The specimen is an enlarged kidney. The renal parenchyma has been almost completely replaced by numerous dilated cysts varying in size, up to 3cm in diameter. The cysts have thin translucent walls, and some cysts contain material of varying colours, giving a ‘marble-like’ appearance to the cut surface of the kidney. The varying colours are caused by the secretions within the cysts, which may be admixed with haemorrhage. The external surface appears lobulated as a result of multiple projecting cysts. Any remaining renal parenchyma is severely atrophic caused by the pressure of the numerous cysts. This is an example of adult polycystic kidney disease.
Adult polycystic kidney disease (APKD) is an autosomal dominant disorder characterised by the presence of multiple cysts within the renal parenchyma. The cysts develop from altered renal tubule epithelium. The cysts expand destroying the glomeruli, causing ischaemia, pressure atrophy, and eventually leading to renal failure.
APKD occurs in 1 in 40 to 1000 live births. Mutations in the PKD1 gene on chromosome 16p13.3 and PKD2 gene on chromosome 4q21 have been described as causal mutations. These code for membrane proteins polycystin 1 and 2, respectively. Patients with PKD1 mutation are more common and have a more severe phenotype. End stage renal disease (ESRD) occurs at a mean age of 74.0 in PKD2 versus 54.3 years in PKD1.
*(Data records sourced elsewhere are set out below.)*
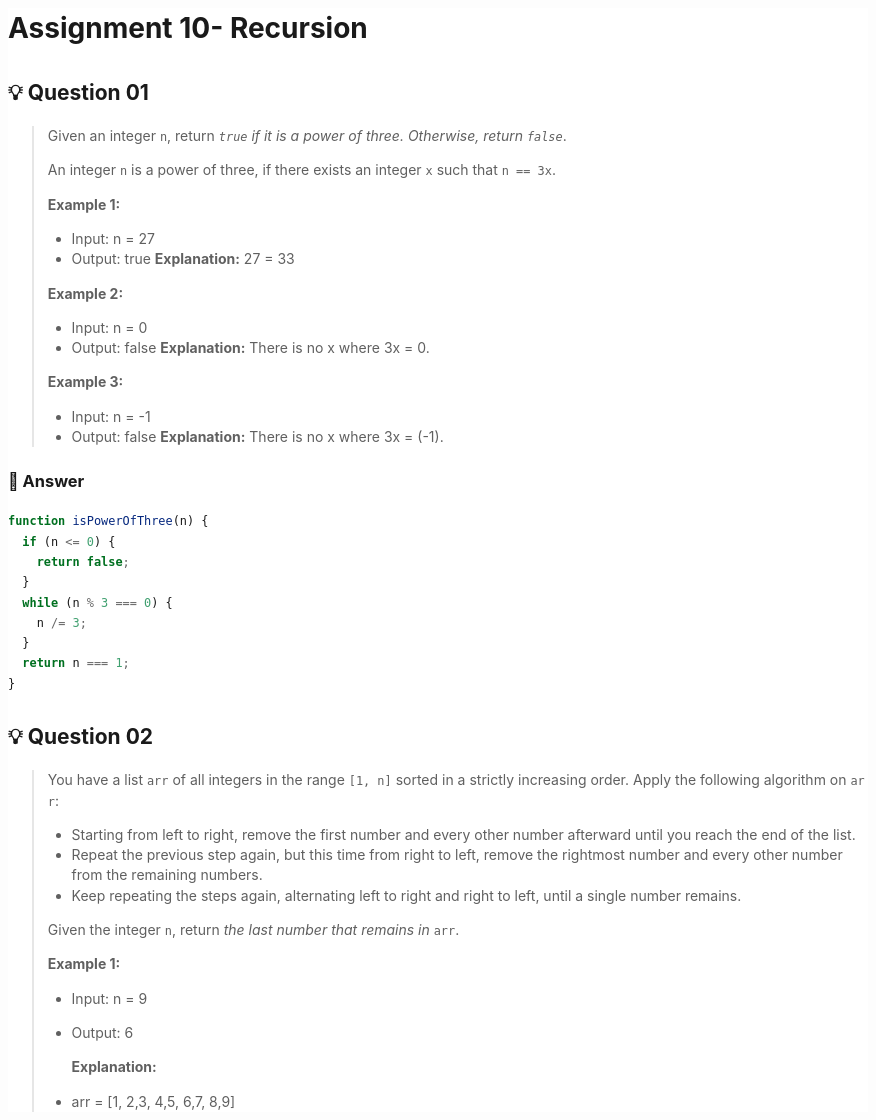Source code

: # Assignment 10- Recursion

## 💡 Question 01

> Given an integer `n`, return *`true` if it is a power of three. Otherwise, return `false`*.
>
> An integer `n` is a power of three, if there exists an integer `x` such that `n == 3x`.
>
> **Example 1:**
>
> - Input: n = 27
> - Output: true
>   **Explanation:** 27 = 33
>
> **Example 2:**
>
> - Input: n = 0
> - Output: false
>   **Explanation:** There is no x where 3x = 0.
>
> **Example 3:**
>
> - Input: n = -1
> - Output: false
>   **Explanation:** There is no x where 3x = (-1).

### 🚀 Answer

```javascript
function isPowerOfThree(n) {
  if (n <= 0) {
    return false;
  }
  while (n % 3 === 0) {
    n /= 3;
  }
  return n === 1;
}
```

## 💡 Question 02

> You have a list `arr` of all integers in the range `[1, n]` sorted in a strictly increasing order. Apply the following algorithm on `arr`:
>
> - Starting from left to right, remove the first number and every other number afterward until you reach the end of the list.
> - Repeat the previous step again, but this time from right to left, remove the rightmost number and every other number from the remaining numbers.
> - Keep repeating the steps again, alternating left to right and right to left, until a single number remains.
>
> Given the integer `n`, return *the last number that remains in* `arr`.
>
> **Example 1:**
>
> - Input: n = 9
> - Output: 6
>
>   **Explanation:**
>
> - arr = [1, 2,3, 4,5, 6,7, 8,9]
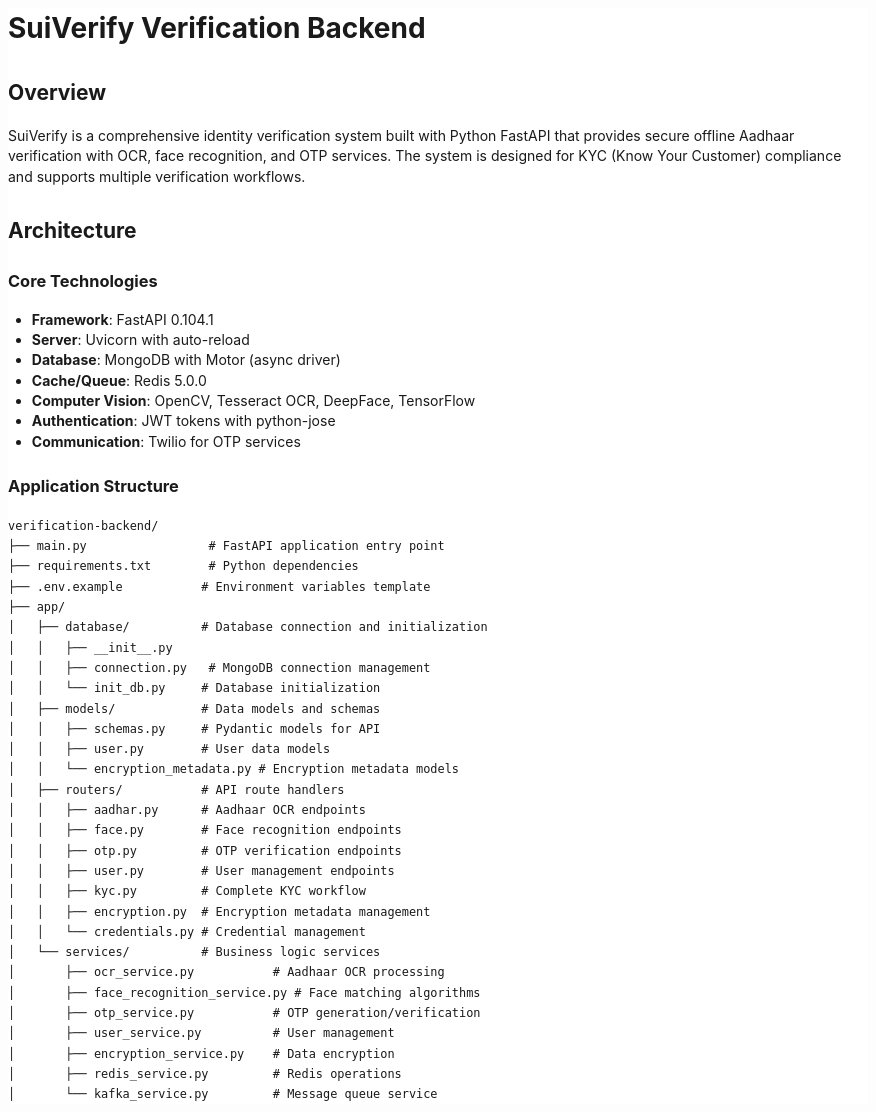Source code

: # SuiVerify Verification Backend

## Overview
SuiVerify is a comprehensive identity verification system built with Python FastAPI that provides secure offline Aadhaar verification with OCR, face recognition, and OTP services. The system is designed for KYC (Know Your Customer) compliance and supports multiple verification workflows.

## Architecture

### Core Technologies
- **Framework**: FastAPI 0.104.1
- **Server**: Uvicorn with auto-reload
- **Database**: MongoDB with Motor (async driver)
- **Cache/Queue**: Redis 5.0.0
- **Computer Vision**: OpenCV, Tesseract OCR, DeepFace, TensorFlow
- **Authentication**: JWT tokens with python-jose
- **Communication**: Twilio for OTP services

### Application Structure
```
verification-backend/
├── main.py                 # FastAPI application entry point
├── requirements.txt        # Python dependencies
├── .env.example           # Environment variables template
├── app/
│   ├── database/          # Database connection and initialization
│   │   ├── __init__.py
│   │   ├── connection.py   # MongoDB connection management
│   │   └── init_db.py     # Database initialization
│   ├── models/            # Data models and schemas
│   │   ├── schemas.py     # Pydantic models for API
│   │   ├── user.py        # User data models
│   │   └── encryption_metadata.py # Encryption metadata models
│   ├── routers/           # API route handlers
│   │   ├── aadhar.py      # Aadhaar OCR endpoints
│   │   ├── face.py        # Face recognition endpoints
│   │   ├── otp.py         # OTP verification endpoints
│   │   ├── user.py        # User management endpoints
│   │   ├── kyc.py         # Complete KYC workflow
│   │   ├── encryption.py  # Encryption metadata management
│   │   └── credentials.py # Credential management
│   └── services/          # Business logic services
│       ├── ocr_service.py           # Aadhaar OCR processing
│       ├── face_recognition_service.py # Face matching algorithms
│       ├── otp_service.py           # OTP generation/verification
│       ├── user_service.py          # User management
│       ├── encryption_service.py    # Data encryption
│       ├── redis_service.py         # Redis operations
│       └── kafka_service.py         # Message queue service
```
Common symptoms of APKD include haematuria from haemorrhage into cysts and pain or a sensation of dragging from the expansion of cysts and kidney enlargement. Many patients remain asymptomatic until features of renal failure occur such as proteinuria, polyuria, hypertension and uraemia. Extrarenal manifestations of the disease include intracranial ‘berry’ aneurysms, hepatic and pancreatic cysts, as well as mitral valve prolapse and other types of cardiac valve disease. Renal ultrasound is the most common investigation used to diagnose APKD. CT- and MRI scans may also be used as diagnostic tools. Patients with a positive family history of APKD can be offered screening renal US scans and genetic testing in some cases. Treatment involves renal replacement therapy for ESRD and renal transplant (if a donor can be found).
Ultimately, over one-third of patients die from renal failure and one-third from coronary or hypertensive heart disease. Approximately 1% of patients die from subarachnoid haemorrhage, because of berry aneurysm rupture (as in this case). Remaining deaths are due to unrelated causes.